Let $K < G$ be a connected closed subgroup of dimension at least 1. It is thus comppact, but it is also Lie. From these properties, there is a nonzero $\xi \in Lie(K)$ generating a one-parameter subgroup of $K$ which is dense in $K$. (Indeed, as $K$ is a compact abelian Lie group, it is a torus, so it is a product of a number of circles of some periods and it suffices to choose $\xi$ with components which are incommensurable with those periods.) But $\xi$ acts on $M$ through the Hamiltonian $H_{\xi}$. It follows that the points $q \in M$ fixed by $K$ are the same as the critical points of $H_{\xi}$, a crucial observation.

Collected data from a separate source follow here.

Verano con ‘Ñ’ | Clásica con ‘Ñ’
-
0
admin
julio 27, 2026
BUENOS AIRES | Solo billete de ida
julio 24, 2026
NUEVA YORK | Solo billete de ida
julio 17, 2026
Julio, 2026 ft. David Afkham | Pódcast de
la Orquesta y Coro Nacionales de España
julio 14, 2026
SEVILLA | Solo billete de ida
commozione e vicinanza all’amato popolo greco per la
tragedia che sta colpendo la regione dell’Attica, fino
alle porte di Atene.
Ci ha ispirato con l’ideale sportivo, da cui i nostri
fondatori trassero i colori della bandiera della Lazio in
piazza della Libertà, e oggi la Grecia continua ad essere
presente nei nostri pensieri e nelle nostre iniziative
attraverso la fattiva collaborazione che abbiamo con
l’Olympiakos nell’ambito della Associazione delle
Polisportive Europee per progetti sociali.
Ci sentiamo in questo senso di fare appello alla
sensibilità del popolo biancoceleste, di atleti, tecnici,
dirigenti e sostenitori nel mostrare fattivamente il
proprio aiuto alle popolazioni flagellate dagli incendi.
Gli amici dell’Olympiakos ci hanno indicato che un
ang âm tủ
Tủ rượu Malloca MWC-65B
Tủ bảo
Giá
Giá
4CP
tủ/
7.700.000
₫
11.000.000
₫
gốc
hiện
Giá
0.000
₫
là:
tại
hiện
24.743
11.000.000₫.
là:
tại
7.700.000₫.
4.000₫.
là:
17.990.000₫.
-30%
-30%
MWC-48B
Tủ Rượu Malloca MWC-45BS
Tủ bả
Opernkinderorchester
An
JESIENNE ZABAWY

Another crucial observation of Atiyah and of Guillemin-Sternberg is that for a Hamiltonian torus action, each Hamiltonian $H_{\xi}$ is either constant or a Morse-Bott function on $M$. In the latter case, the set of regular points of $H_{\xi}$ is an open dense subset of $M$.

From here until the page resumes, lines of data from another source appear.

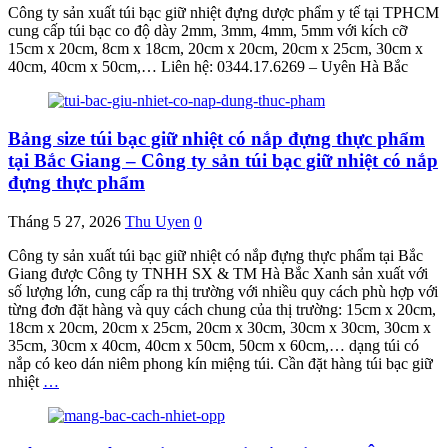
Công ty sản xuất túi bạc giữ nhiệt đựng dược phẩm y tế tại TPHCM
cung cấp túi bạc co độ dày 2mm, 3mm, 4mm, 5mm với kích cỡ
15cm x 20cm, 8cm x 18cm, 20cm x 20cm, 20cm x 25cm, 30cm x
40cm, 40cm x 50cm,… Liên hệ: 0344.17.6269 – Uyên Hà Bắc
Bảng size túi bạc giữ nhiệt có nắp đựng thực phẩm
tại Bắc Giang – Công ty sản túi bạc giữ nhiệt có nắp
đựng thực phẩm
Tháng 5 27, 2026
Thu Uyen
0
Công ty sản xuất túi bạc giữ nhiệt có nắp đựng thực phẩm tại Bắc
Giang được Công ty TNHH SX & TM Hà Bắc Xanh sản xuất với
số lượng lớn, cung cấp ra thị trường với nhiều quy cách phù hợp với
từng đơn đặt hàng và quy cách chung của thị trường: 15cm x 20cm,
18cm x 20cm, 20cm x 25cm, 20cm x 30cm, 30cm x 30cm, 30cm x
35cm, 30cm x 40cm, 40cm x 50cm, 50cm x 60cm,… dạng túi có
nắp có keo dán niêm phong kín miệng túi. Cần đặt hàng túi bạc giữ
nhiệt
…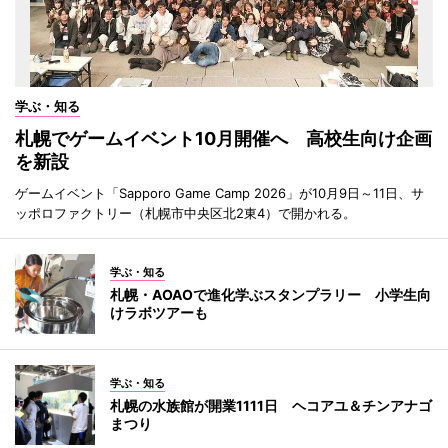
学ぶ・知る
札幌でゲームイベント10月開催へ 高校生向け企画
を新設
ゲームイベント「Sapporo Game Camp 2026」が10月9日～11日、サ
ッポロファクトリー（札幌市中央区北2東4）で開かれる。
学ぶ・知る
札幌・AOAOで進化学ぶスタンプラリー 小学生向
けラボツアーも
学ぶ・知る
札幌の水族館が開業1111日 ヘコアユ＆チンアナゴ
まつり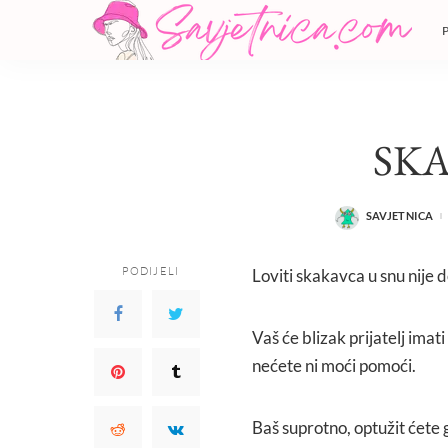
SK
SAVJETNICA
POSTED
BY
PODIJELI
Loviti skakavca u snu nije d
Vaš će blizak prijatelj imat
nećete ni moći pomoći.
Baš suprotno, optužit ćete 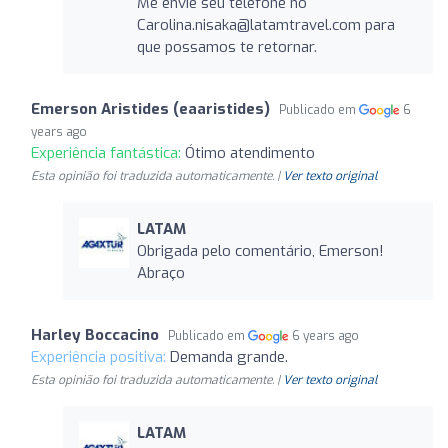
Me envie seu telefone no
Carolina.nisaka@latamtravel.com
para
que possamos te retornar.
Emerson Aristides (eaaristides)
Publicado em
6
years ago
Experiência fantástica:
Ótimo atendimento
Esta opinião foi traduzida automaticamente. |
Ver texto original
LATAM
Obrigada pelo comentário, Emerson!
Abraço
Harley Boccacino
Publicado em
6 years ago
Experiência positiva:
Demanda grande.
Esta opinião foi traduzida automaticamente. |
Ver texto original
LATAM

If one assumes that the action is effective, then $H_{\xi}$ is not constant for $\xi \neq 0$. Combining this with the two previous paragraphs, we conclude that for any closed subgroup $K < G$ of dimension at least 1, the set of points in $M$ which do not have $K$ in their stabilizer is an open dense set of $M$.
To conclude the argument, we need one last ingredient, which is to show that the collection of subgroups $K < G$ of dimension at least 1 appearing as stabilizers of the action is countable. Indeed, it would follow that the set of points $p \in M$ whose stabilizer is discrete is the intersection of countably many open dense sets, and would thus be itself dense according to the Baire category theorem.
To show that this collection is countable, there is two instructive ways:
1) Recall that stabilizers are compact Lie subgroups and have as such finitely many connected components. The number of closed connected subgroups $K < G$ is countable; this follows from arguing on the possible closure of one-parameter subgroups of $G$. Thus stabilizers subgroups belong to a countable family.
2) A result related to what Guillemin-Sternberg call the Koszul-Mostow theorem in their book Symplectic techniques in physics states that for a smooth group action by a compact Lie group on a compact manifold, the number of conjugacy classes of stabilizer subgroups is finite. When the group is abelian, it follows that the number of stabilizers is finite.